# What to Look For In Kits for Future Breeders



## JT17 (Aug 9, 2018)

Well, my kits are 2 1/2 weeks old and growing fast.  After all the research I've done it shocked me how fast they grow.  You cant comprehend it until you have some before your eyes. 
I'm considering keeping one of the doe's from this litter as future breeding stock.  What do you personally look for in future breeders?  These NZs are used mainly for meat and I have a few people interested in getting some in future litters to start their own "herds".  What would you look for?  And does the fastest growing kit play any part in your pick?  Im definitely not choosing one yet as I want to see how they look at 10 or 12 weeks but just trying to plan ahead.  Thanks!


----------



## Suburban Rabbits (Dec 24, 2018)

I know it's been a few month, but this post deserve an answer.
You were right on wanting to keep the fastest growing kit.

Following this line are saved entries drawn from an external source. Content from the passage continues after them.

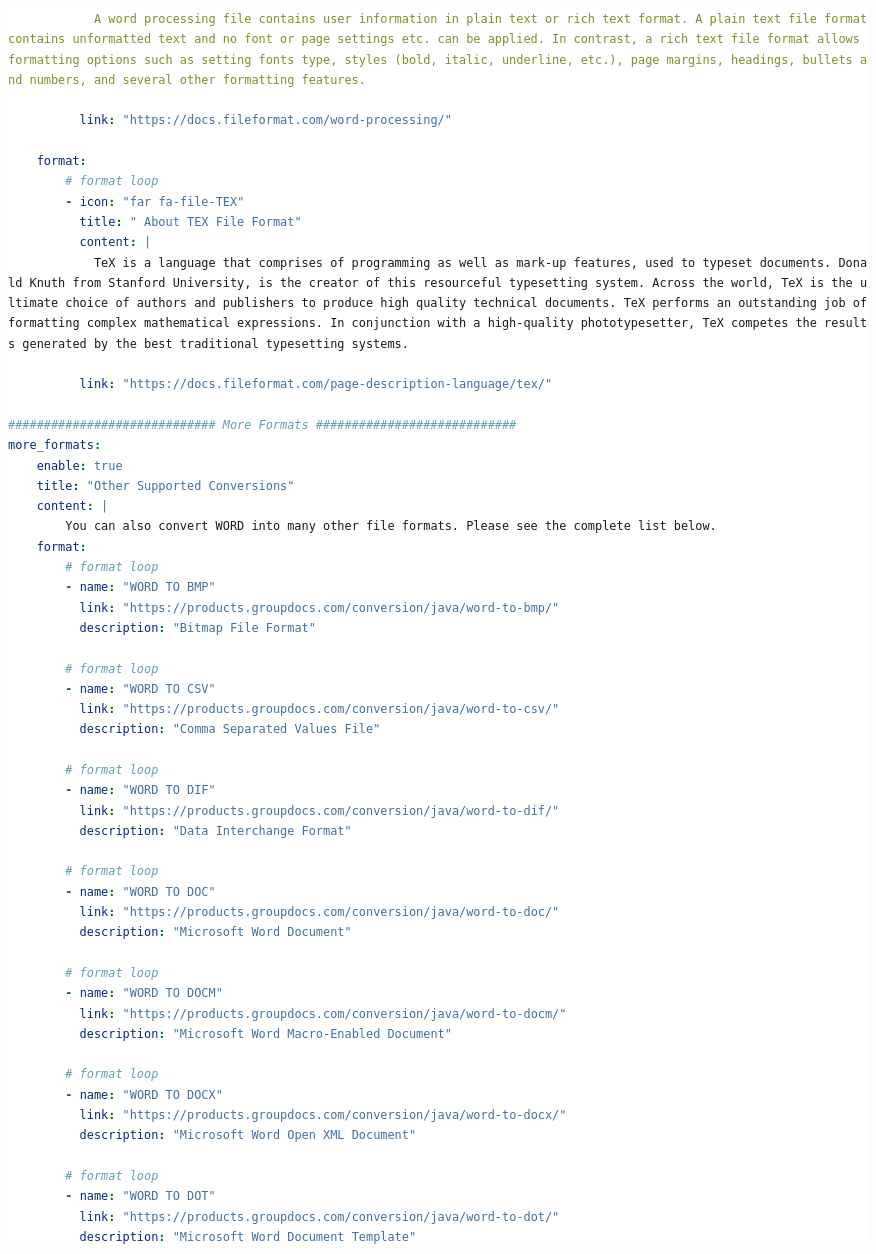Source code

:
 ```yaml
            A word processing file contains user information in plain text or rich text format. A plain text file format contains unformatted text and no font or page settings etc. can be applied. In contrast, a rich text file format allows formatting options such as setting fonts type, styles (bold, italic, underline, etc.), page margins, headings, bullets and numbers, and several other formatting features.

          link: "https://docs.fileformat.com/word-processing/"

    format:
        # format loop
        - icon: "far fa-file-TEX"
          title: " About TEX File Format"
          content: |
            TeX is a language that comprises of programming as well as mark-up features, used to typeset documents. Donald Knuth from Stanford University, is the creator of this resourceful typesetting system. Across the world, TeX is the ultimate choice of authors and publishers to produce high quality technical documents. TeX performs an outstanding job of formatting complex mathematical expressions. In conjunction with a high-quality phototypesetter, TeX competes the results generated by the best traditional typesetting systems.

          link: "https://docs.fileformat.com/page-description-language/tex/"

############################# More Formats ############################
more_formats:
    enable: true
    title: "Other Supported Conversions"
    content: |
        You can also convert WORD into many other file formats. Please see the complete list below.
    format: 
        # format loop
        - name: "WORD TO BMP"
          link: "https://products.groupdocs.com/conversion/java/word-to-bmp/"
          description: "Bitmap File Format"

        # format loop
        - name: "WORD TO CSV"
          link: "https://products.groupdocs.com/conversion/java/word-to-csv/"
          description: "Comma Separated Values File"

        # format loop
        - name: "WORD TO DIF"
          link: "https://products.groupdocs.com/conversion/java/word-to-dif/"
          description: "Data Interchange Format"

        # format loop
        - name: "WORD TO DOC"
          link: "https://products.groupdocs.com/conversion/java/word-to-doc/"
          description: "Microsoft Word Document"

        # format loop
        - name: "WORD TO DOCM"
          link: "https://products.groupdocs.com/conversion/java/word-to-docm/"
          description: "Microsoft Word Macro-Enabled Document"

        # format loop
        - name: "WORD TO DOCX"
          link: "https://products.groupdocs.com/conversion/java/word-to-docx/"
          description: "Microsoft Word Open XML Document"

        # format loop
        - name: "WORD TO DOT"
          link: "https://products.groupdocs.com/conversion/java/word-to-dot/"
          description: "Microsoft Word Document Template"
```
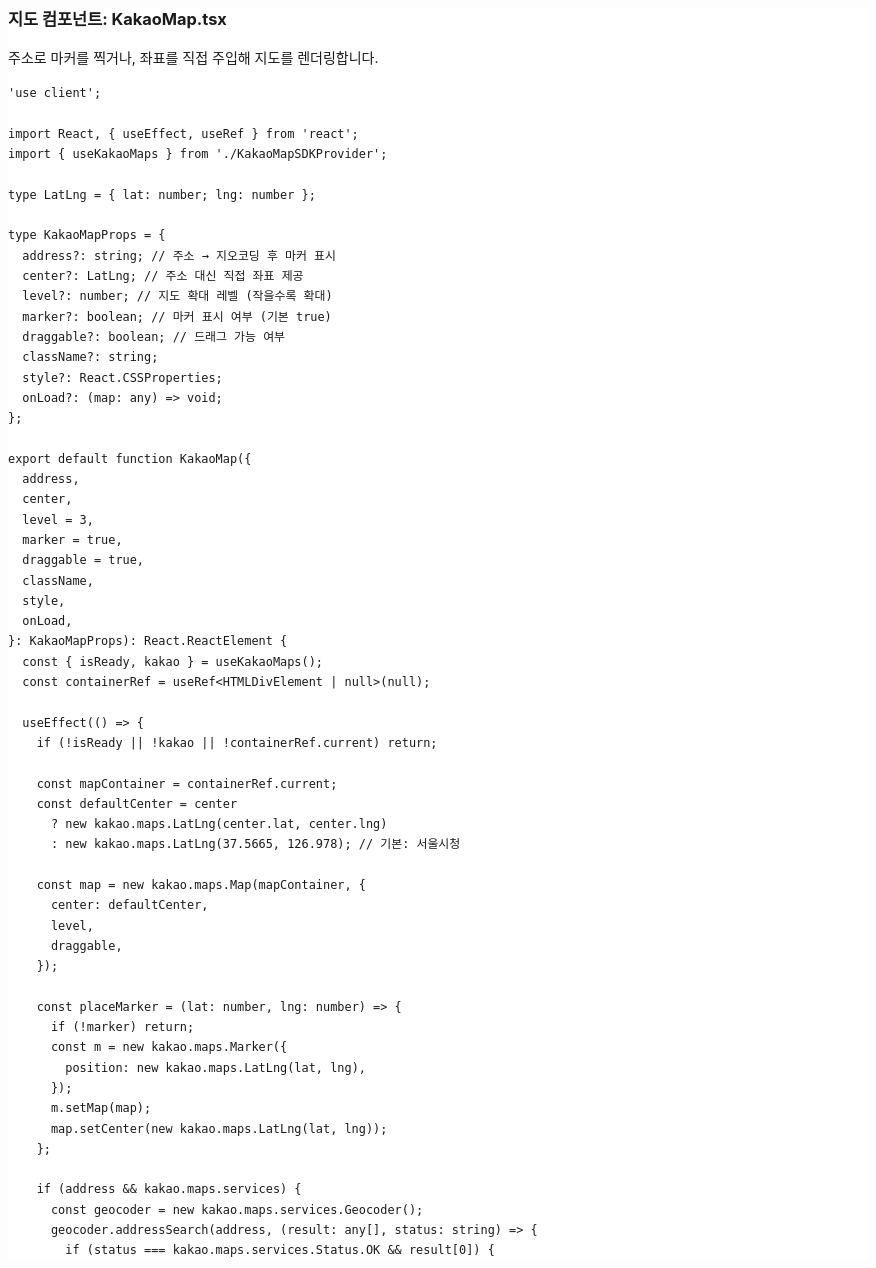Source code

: 
### 지도 컴포넌트: KakaoMap.tsx

주소로 마커를 찍거나, 좌표를 직접 주입해 지도를 렌더링합니다.

```tsx
'use client';

import React, { useEffect, useRef } from 'react';
import { useKakaoMaps } from './KakaoMapSDKProvider';

type LatLng = { lat: number; lng: number };

type KakaoMapProps = {
  address?: string; // 주소 → 지오코딩 후 마커 표시
  center?: LatLng; // 주소 대신 직접 좌표 제공
  level?: number; // 지도 확대 레벨 (작을수록 확대)
  marker?: boolean; // 마커 표시 여부 (기본 true)
  draggable?: boolean; // 드래그 가능 여부
  className?: string;
  style?: React.CSSProperties;
  onLoad?: (map: any) => void;
};

export default function KakaoMap({
  address,
  center,
  level = 3,
  marker = true,
  draggable = true,
  className,
  style,
  onLoad,
}: KakaoMapProps): React.ReactElement {
  const { isReady, kakao } = useKakaoMaps();
  const containerRef = useRef<HTMLDivElement | null>(null);

  useEffect(() => {
    if (!isReady || !kakao || !containerRef.current) return;

    const mapContainer = containerRef.current;
    const defaultCenter = center
      ? new kakao.maps.LatLng(center.lat, center.lng)
      : new kakao.maps.LatLng(37.5665, 126.978); // 기본: 서울시청

    const map = new kakao.maps.Map(mapContainer, {
      center: defaultCenter,
      level,
      draggable,
    });

    const placeMarker = (lat: number, lng: number) => {
      if (!marker) return;
      const m = new kakao.maps.Marker({
        position: new kakao.maps.LatLng(lat, lng),
      });
      m.setMap(map);
      map.setCenter(new kakao.maps.LatLng(lat, lng));
    };

    if (address && kakao.maps.services) {
      const geocoder = new kakao.maps.services.Geocoder();
      geocoder.addressSearch(address, (result: any[], status: string) => {
        if (status === kakao.maps.services.Status.OK && result[0]) {
```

It is usually the healthier, the more active and the most inquisitive. Try her as a breeder/mother and see how she turns out. Then you will know if she is a keeper.


----------



## Tale of Tails Rabbitry (Dec 24, 2018)

I am just now seeing this also. I keep weekly health check and weight records with ratio increases of my kits from 3 weeks to 16 weeks of age. Much depends on the size of the kindle and the order of birth as well as size at birth. Also, there is a difference between the largest and the fastest growing. A larger kit may not be as fast growing as a smaller one, only one that started out larger and so stays ahead. Sometimes the smallest of the kits is the fastest growing _and_ sometimes not. Typically, when kindled the ones who are born first get the most milk and that makes a huge difference in how strong they will be in fighting off the others to nurse every time thereafter, so its growth rate will seem faster, but by the time they are close to weaning, the growth rates even out and the ones that were bigger may stay the larger for some weeks but then the genetics kick in. I have a buck that teeters on the maximum senior weight but he was slightly smaller of the two juniors, and his brother teeters on the minimum senior weight. What I have found is the fastest growing kindles are smaller in size with a mama who has plenty of milk. For a meat breeder, you can cull toward size and/or growth, but what you really want is does with good milk production.


----------